I'm rambling, but I think this shows that being intelligent makes you a good gamer, along with a hell of a lot of practice, and not the other way around.

Sep 15, 2011
I have not doubt at all that video games boost cognitive abilities. If nothing else, they definitely increase your ability to quickly scan a screen for key items and react to them, which is a useful skill to me in the computer field. And Strategy Games? Come on, you have to use your brain the whole time, manage resources, solve problems, and improve processes. How can that NOT boost cognition? Not to mention that every game you play has a LEARNING CURVE, as in you must LEARN IT. Doesnt learning in ANY FORM boost cognitive ability? Anyone who questions whether video games boost cognition does not play video games, or else they wouldn't ask such a silly question!

Sep 15, 2011
you are making me want to log back into SC2 when I get home from my physics class this afternoon. I was diamond league when I quit, about the time they added the league above it. The algorithms Blizzard uses take a lot into account when ranking you and placing you in leagues. SC is addicting though, I had to quit because every time I would go to sleep and close my eyes, I would immediately envision a game starting and working on my build order. The first 5 minutes can make or break you ^_^

Sep 15, 2011
...I had to quit because every time I would go to sleep and close my eyes, I would immediately envision...

I quit FPSs for the exact same reason. Trying to mitigate PTSD symptoms and fast action violence do not mix, apparently. Who would have thought? haha

Sep 15, 2011
um... ya. I wouldn't bother with that sorta thing if I had PTSD. FPSs aren't my sort of thing though, I prefer the RTS so I can control the out come of entire skirmishes rather than just one on one encounters. That way I don't feel like I'm the one getting my hands dirty heh.

Sep 15, 2011
SC is addicting though, I had to quit because every time I would go to sleep and close my eyes, I would immediately envision a game starting and working on my build order.

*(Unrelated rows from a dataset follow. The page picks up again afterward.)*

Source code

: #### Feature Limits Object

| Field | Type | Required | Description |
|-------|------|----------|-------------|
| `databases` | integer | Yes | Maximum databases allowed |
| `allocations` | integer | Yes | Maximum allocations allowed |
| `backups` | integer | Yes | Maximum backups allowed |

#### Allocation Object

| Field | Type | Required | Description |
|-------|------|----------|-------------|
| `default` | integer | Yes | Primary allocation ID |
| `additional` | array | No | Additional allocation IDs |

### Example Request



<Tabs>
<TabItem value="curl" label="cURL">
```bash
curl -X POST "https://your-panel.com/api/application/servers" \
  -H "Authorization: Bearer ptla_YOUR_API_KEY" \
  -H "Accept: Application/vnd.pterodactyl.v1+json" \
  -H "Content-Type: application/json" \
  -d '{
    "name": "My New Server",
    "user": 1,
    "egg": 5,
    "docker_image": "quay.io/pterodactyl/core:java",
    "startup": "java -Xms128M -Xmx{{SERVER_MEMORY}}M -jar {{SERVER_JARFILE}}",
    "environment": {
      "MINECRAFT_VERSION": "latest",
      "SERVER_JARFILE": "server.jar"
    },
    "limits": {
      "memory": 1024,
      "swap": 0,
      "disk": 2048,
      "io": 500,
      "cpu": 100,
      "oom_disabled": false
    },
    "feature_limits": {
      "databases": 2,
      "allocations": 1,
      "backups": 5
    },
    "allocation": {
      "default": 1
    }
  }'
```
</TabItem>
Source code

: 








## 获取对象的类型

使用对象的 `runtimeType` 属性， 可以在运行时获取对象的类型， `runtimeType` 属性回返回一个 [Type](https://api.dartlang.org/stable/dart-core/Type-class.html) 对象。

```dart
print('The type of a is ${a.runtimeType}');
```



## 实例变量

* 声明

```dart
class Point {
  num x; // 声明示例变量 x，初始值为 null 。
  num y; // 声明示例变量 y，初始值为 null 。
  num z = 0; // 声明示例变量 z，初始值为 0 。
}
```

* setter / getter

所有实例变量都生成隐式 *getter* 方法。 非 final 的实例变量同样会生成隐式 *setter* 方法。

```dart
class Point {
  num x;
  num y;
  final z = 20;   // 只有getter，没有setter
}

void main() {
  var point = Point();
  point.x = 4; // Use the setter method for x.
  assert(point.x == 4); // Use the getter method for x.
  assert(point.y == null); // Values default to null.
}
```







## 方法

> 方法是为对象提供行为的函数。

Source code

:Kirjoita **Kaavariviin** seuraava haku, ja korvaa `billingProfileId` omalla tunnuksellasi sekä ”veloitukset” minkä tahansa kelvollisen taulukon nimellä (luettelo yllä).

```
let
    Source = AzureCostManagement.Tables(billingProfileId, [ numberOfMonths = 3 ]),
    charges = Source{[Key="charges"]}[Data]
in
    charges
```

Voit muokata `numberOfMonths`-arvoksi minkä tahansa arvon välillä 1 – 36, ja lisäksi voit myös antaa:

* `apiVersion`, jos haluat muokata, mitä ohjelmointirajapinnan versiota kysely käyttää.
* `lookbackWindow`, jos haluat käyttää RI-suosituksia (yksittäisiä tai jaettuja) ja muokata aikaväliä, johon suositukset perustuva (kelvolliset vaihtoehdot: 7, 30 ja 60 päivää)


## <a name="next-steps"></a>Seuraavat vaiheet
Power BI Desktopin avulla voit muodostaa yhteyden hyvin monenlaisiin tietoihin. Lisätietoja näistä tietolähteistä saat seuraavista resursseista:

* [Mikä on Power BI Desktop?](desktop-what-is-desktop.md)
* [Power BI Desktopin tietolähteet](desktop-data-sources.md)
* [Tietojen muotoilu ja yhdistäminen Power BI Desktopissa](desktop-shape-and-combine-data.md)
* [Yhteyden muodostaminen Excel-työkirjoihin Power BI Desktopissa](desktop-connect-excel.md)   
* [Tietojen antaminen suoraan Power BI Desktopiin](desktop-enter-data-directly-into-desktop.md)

I quit broodwar several times. I even threw it away several times only to repurchase it a few months later, I am ashamed to say.

Honestly, it's that addicting.

The first 5 minutes can make or break you ^_^

Oh definitely.

I used to beat diamond league protosses easily for PvP in SC2.

The only time I lose in SC2 it happens in the first 5 minutes.

If I get in the "early mid game," I get a free win for PvP and PvZ anyway. With like one exception, my opponents always quit after my first attack, because even if they stop me, it's usually impossible for them to recover and counter attack.

PvT is annoying as hell though, and usually takes like 35 or 40 minutes to win...

I play one base, low economy protoss, at least in PvP and PvZ. Never needed an expand except 1 game...

Sep 15, 2011
I used to get a lot of wins against 5 gate protosses.

My basic build was:
2 gates, 1 robo, 1 starport.

This gives a lot of flexibility and "one-off" tech options as well.

Huk used 5 gate protoss a lot, but I never played anyone THAT good, so I guess the guys I played weren't good enough micro.

Honestly, haven't played in a while, so don't know how the matchups have evolved since then.

But 1 base protoss pretty much beats 2 base protoss easy. The fast expand Nexus is too easy to kill with stalkers and an immortal or two...

Sep 15, 2011
Gosh, you guys really like Starcraft. Its pretty cool, but I feel like I am forced to do the same thing very fast at the beginning of every battle. Its more stressful and hectic than it is fun. I like playing the computer, but in PvP, people are too serious about it.